— WHAT THE TASK REQUIRES —
Put the lines of the rows into a numbered list, starting at the line that contains "jam per hari." and ending at the line that contains "Normalkah Bayi Terlihat Marah". Include both of those lines, and leave out any blank lines.

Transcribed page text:
╔══

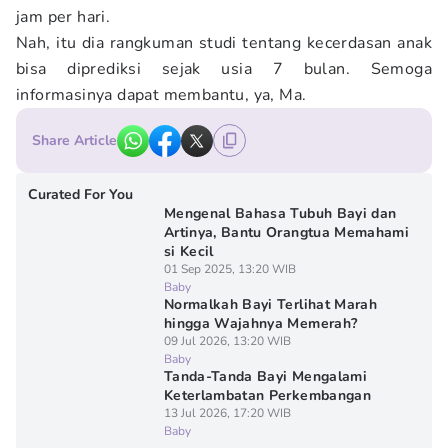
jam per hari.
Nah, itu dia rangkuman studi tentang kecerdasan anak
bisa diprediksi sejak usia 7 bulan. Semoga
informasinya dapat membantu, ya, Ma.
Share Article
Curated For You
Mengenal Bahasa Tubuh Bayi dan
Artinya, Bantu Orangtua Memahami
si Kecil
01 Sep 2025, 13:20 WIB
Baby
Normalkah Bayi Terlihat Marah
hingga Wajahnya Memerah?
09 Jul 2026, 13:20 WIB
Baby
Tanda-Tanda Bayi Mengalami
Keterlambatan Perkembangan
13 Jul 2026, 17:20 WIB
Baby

╚══
╔══

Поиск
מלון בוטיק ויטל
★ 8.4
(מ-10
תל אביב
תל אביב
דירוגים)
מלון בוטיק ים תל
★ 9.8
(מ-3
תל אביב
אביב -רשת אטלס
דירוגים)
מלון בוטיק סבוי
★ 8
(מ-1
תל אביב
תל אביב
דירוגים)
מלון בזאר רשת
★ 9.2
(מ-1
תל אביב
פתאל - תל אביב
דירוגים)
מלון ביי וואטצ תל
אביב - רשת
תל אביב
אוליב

╚══

— WRITTEN ANSWER —
1. jam per hari.
2. Nah, itu dia rangkuman studi tentang kecerdasan anak
3. bisa diprediksi sejak usia 7 bulan. Semoga
4. informasinya dapat membantu, ya, Ma.
5. Share Article
6. Curated For You
7. Mengenal Bahasa Tubuh Bayi dan
8. Artinya, Bantu Orangtua Memahami
9. si Kecil
10. 01 Sep 2025, 13:20 WIB
11. Baby
12. Normalkah Bayi Terlihat Marah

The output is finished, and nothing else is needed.